* What to produce *
Print all of the records. Exclude the images.

Stored dataset items
- Opening Delimiter -

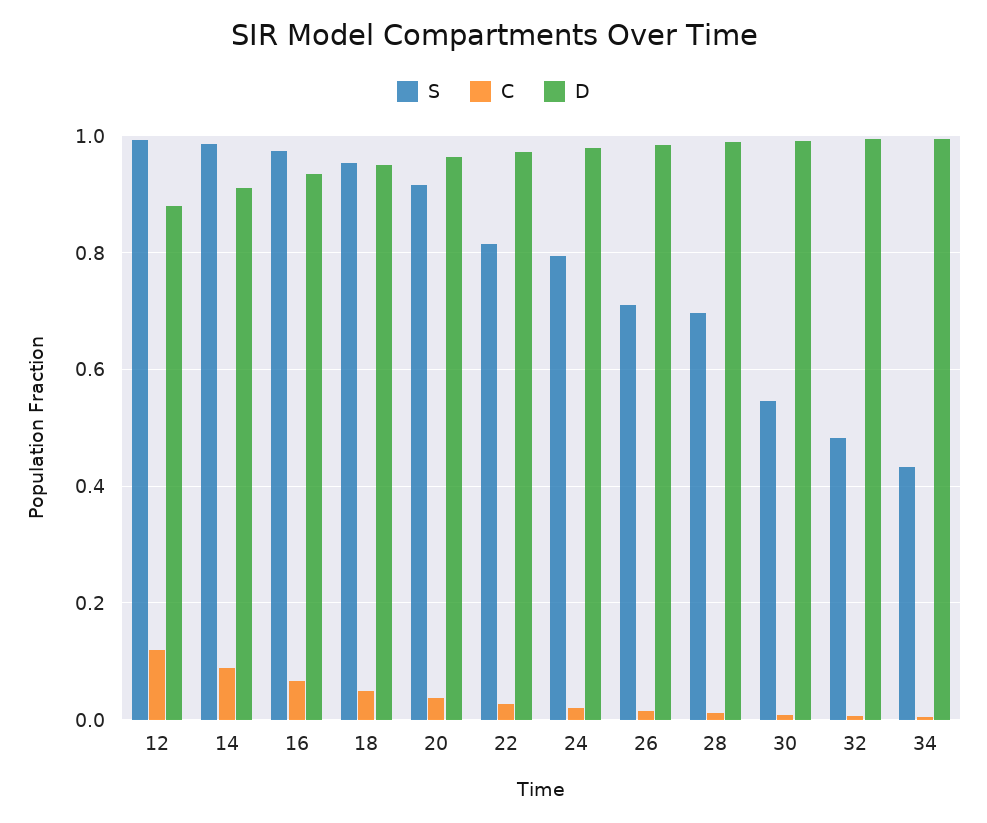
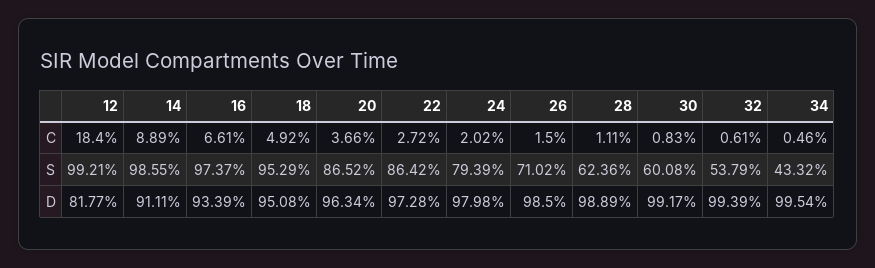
  {
    "S": {
      "12": 0.9921,
      "14": 0.9855,
      "16": 0.9737,
      "18": 0.9529,
-     "20": 0.92,
+     "20": 0.8652,
-     "22": 0.82,
+     "22": 0.8642,
      "24": 0.7939,
      "26": 0.7102,
-     "28": 0.7,
+     "28": 0.6236,
-     "30": 0.54,
+     "30": 0.6008,
-     "32": 0.48,
+     "32": 0.5379,
      "34": 0.4332
    },
    "C": {
-     "12": 0.12,
+     "12": 0.184,
      "14": 0.0889,
      "16": 0.0661,
      "18": 0.0492,
      "20": 0.0366,
      "22": 0.0272,
      "24": 0.0202,
      "26": 0.015,
      "28": 0.0111,
      "30": 0.0083,
      "32": 0.0061,
      "34": 0.0046
    },
    "D": {
-     "12": 0.88,
+     "12": 0.8177,
      "14": 0.9111,
      "16": 0.9339,
      "18": 0.9508,
      "20": 0.9634,
      "22": 0.9728,
      "24": 0.9798,
      "26": 0.985,
      "28": 0.9889,
      "30": 0.9917,
      "32": 0.9939,
      "34": 0.9954
    }
  }

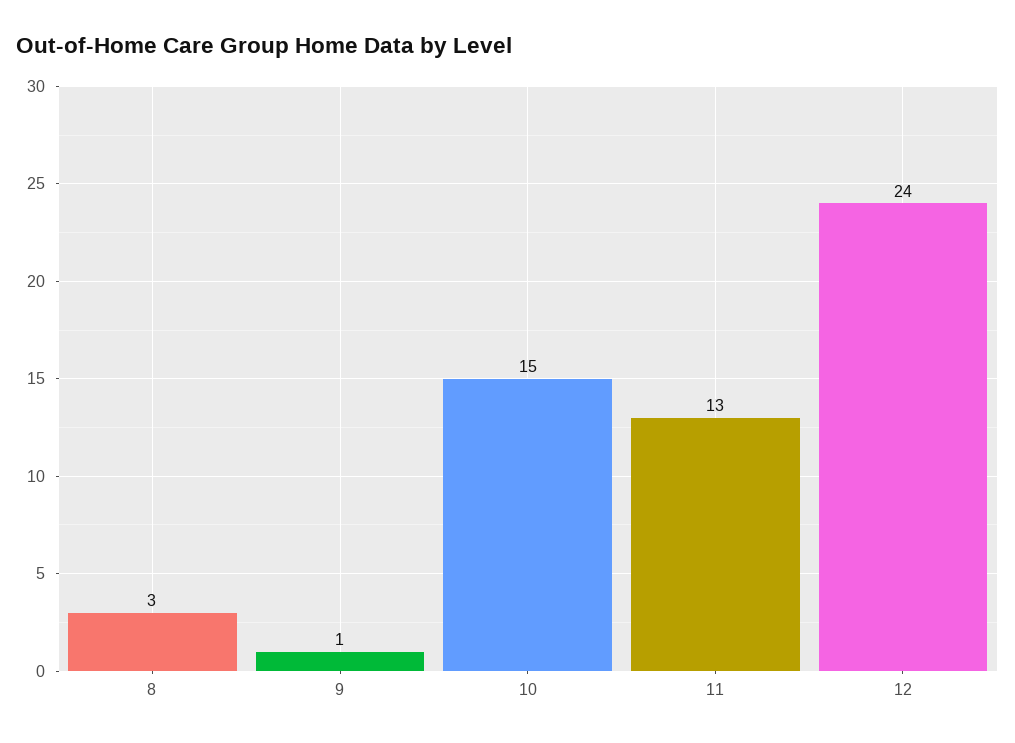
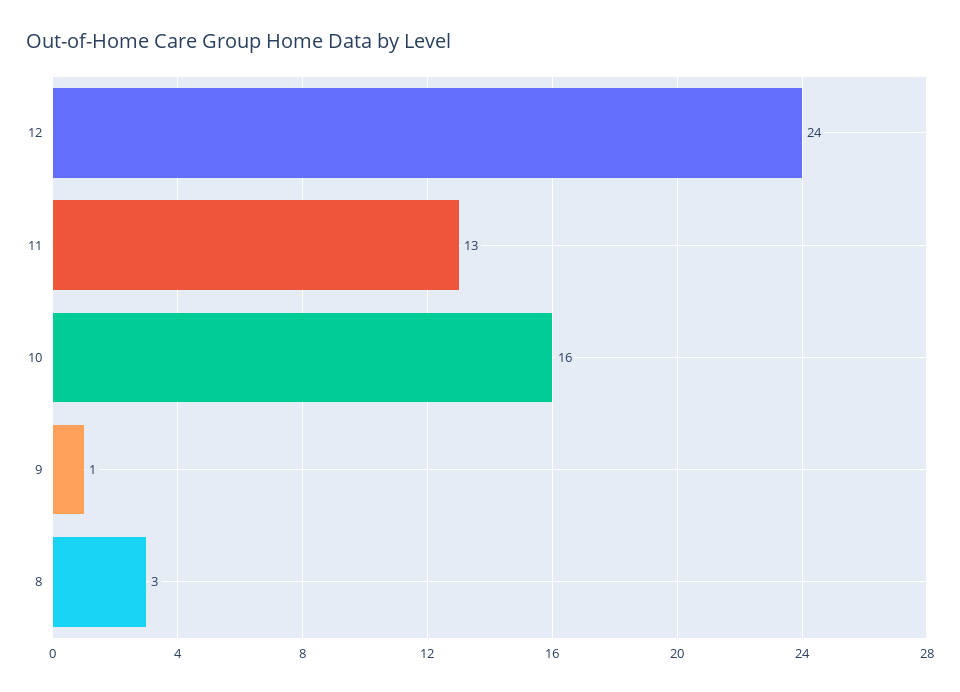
  {
    "8": 3,
    "9": 1,
-   "10": 15,
+   "10": 16,
    "11": 13,
    "12": 24
  }

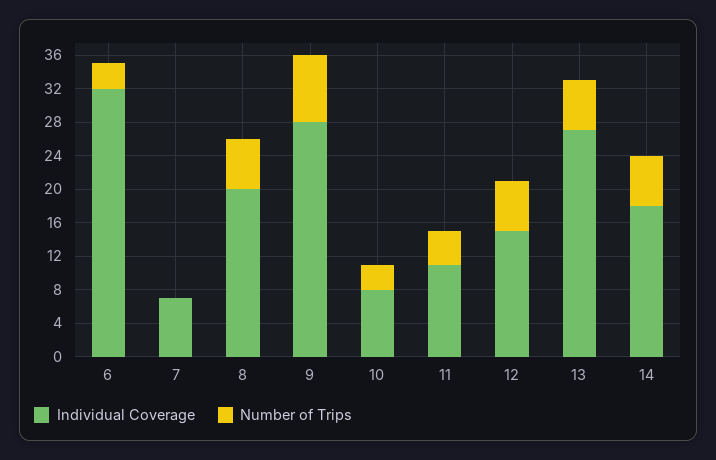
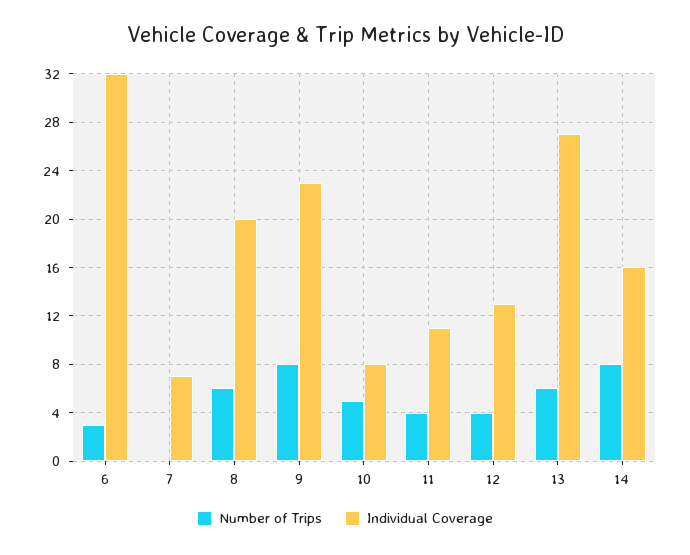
  {
    "Individual Coverage": {
      "6": 32,
      "7": 7,
      "8": 20,
-     "9": 28,
+     "9": 23,
      "10": 8,
      "11": 11,
-     "12": 15,
+     "12": 13,
      "13": 27,
-     "14": 18
+     "14": 16
    },
    "Number of Trips": {
      "6": 3,
      "7": 0,
      "8": 6,
      "9": 8,
-     "10": 3,
+     "10": 5,
      "11": 4,
-     "12": 6,
+     "12": 4,
      "13": 6,
-     "14": 6
+     "14": 8
    }
  }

- Closing Delimiter -

* Result for this task *
  {
    "S": {
      "12": 0.9921,
      "14": 0.9855,
      "16": 0.9737,
      "18": 0.9529,
-     "20": 0.92,
+     "20": 0.8652,
-     "22": 0.82,
+     "22": 0.8642,
      "24": 0.7939,
      "26": 0.7102,
-     "28": 0.7,
+     "28": 0.6236,
-     "30": 0.54,
+     "30": 0.6008,
-     "32": 0.48,
+     "32": 0.5379,
      "34": 0.4332
    },
    "C": {
-     "12": 0.12,
+     "12": 0.184,
      "14": 0.0889,
      "16": 0.0661,
      "18": 0.0492,
      "20": 0.0366,
      "22": 0.0272,
      "24": 0.0202,
      "26": 0.015,
      "28": 0.0111,
      "30": 0.0083,
      "32": 0.0061,
      "34": 0.0046
    },
    "D": {
-     "12": 0.88,
+     "12": 0.8177,
      "14": 0.9111,
      "16": 0.9339,
      "18": 0.9508,
      "20": 0.9634,
      "22": 0.9728,
      "24": 0.9798,
      "26": 0.985,
      "28": 0.9889,
      "30": 0.9917,
      "32": 0.9939,
      "34": 0.9954
    }
  }

  {
    "8": 3,
    "9": 1,
-   "10": 15,
+   "10": 16,
    "11": 13,
    "12": 24
  }

  {
    "Individual Coverage": {
      "6": 32,
      "7": 7,
      "8": 20,
-     "9": 28,
+     "9": 23,
      "10": 8,
      "11": 11,
-     "12": 15,
+     "12": 13,
      "13": 27,
-     "14": 18
+     "14": 16
    },
    "Number of Trips": {
      "6": 3,
      "7": 0,
      "8": 6,
      "9": 8,
-     "10": 3,
+     "10": 5,
      "11": 4,
-     "12": 6,
+     "12": 4,
      "13": 6,
-     "14": 6
+     "14": 8
    }
  }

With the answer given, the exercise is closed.